Search code examples
google-apps-scriptweb-scrapinghtml-tablecheerio

How to pull HTML table data with Cheerio in Google Apps Script?


Inspired by such a convenience of Cheerio from this answer, I'm trying to use it in the following codes. The codes was able to pull any table data by calling class="snapshot-td2", but I'm interested in getting only those in the first table. How can I do that? The URL has two tables having class="snapshot-td2". And it retrieved them in string. How can I get them in array? Thank you for any help!

function test() {
  const url = 'https://finviz.com/quote.ashx?t=AFRM';
  const res = UrlFetchApp.fetch(url, { muteHttpExceptions: true }).getContentText();
  const page = Cheerio.load(res);

  // The next line returned the tableValue from two tables of having class="snapshot-td2".
  // What should be modified to get the tableValue only from the first table? 
  // The next line returned the tableValue in string.  What should be modified to get them in array?
  var tableValue = page('.snapshot-td2').text();
  console.log(tableValue);
}

enter image description here


Solution

  • I'm not an expert in jQuery by any means so probably my solutions is quite stupid. But it works:

    function test2() {
      const url = 'https://finviz.com/quote.ashx?t=AFRM';
      const res = UrlFetchApp.fetch(url, { muteHttpExceptions: true }).getContentText();
      const $ = Cheerio.load(res);
    
      var data = $('table.snapshot-table2').find('td').toArray().map(x => $(x).text());
    
      var table = []
      for (var i=0; i<data.length; i+=12) {
        row = [];
        for (var j=0; j<12; j++) row.push(data[i+j]);
        table.push(row);
      }
    
      var range = SpreadsheetApp.getActiveSheet().getRange(1,1,table.length,table[0].length);
      range.setValues(table);
    }
    

    enter image description here

    If you want an array (not a table) the data is the array. Every even element of which [0,2,4...] is a name, and every odd element [1,3,5...] is a value.

    You can convert it into 2 columns [[name, value], [name, value]...] pretty easy:

    var table = [];
    for (var i=0; i<data.length; i+=2) table.push(data[i], data[i+1]);
    

    Or into an object {name:value, name:value, name:value...}:

    var obj = {};
    for (var i=0; i<data.length; i+=2) obj[data[i]] = data[i+1]);

* **Tasks to carry out**
1. In the Cheerio thread, how many tables at the URL have class="snapshot-td2"?
2. Reproduce the Cheerio thread starting at "Inspired by such" and ending at "for any help!", updating "first" to "second".

* **Information supplied**
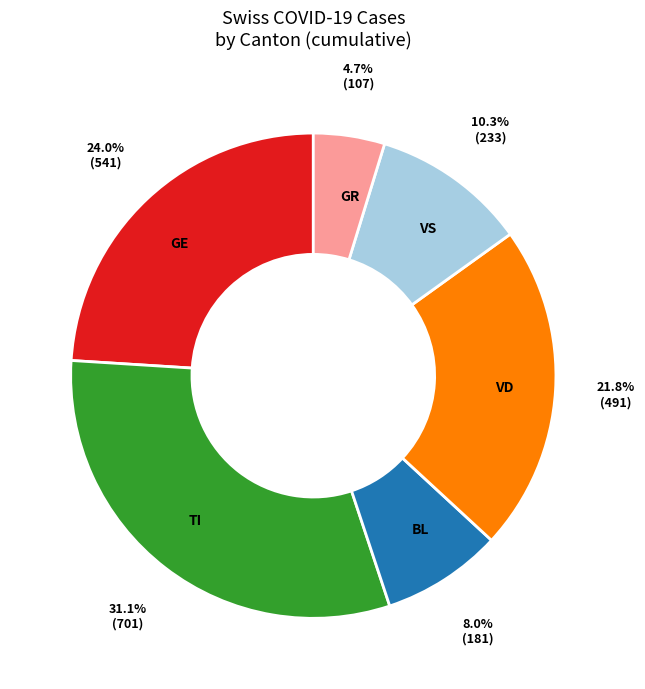

What is the largest slice in the pie chart?

TI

* **Problem solutions**
1. Two tables.

2.
Inspired by such a convenience of Cheerio from this answer, I'm trying to use it in the following codes. The codes was able to pull any table data by calling class="snapshot-td2", but I'm interested in getting only those in the second table. How can I do that? The URL has two tables having class="snapshot-td2". And it retrieved them in string. How can I get them in array? Thank you for any help!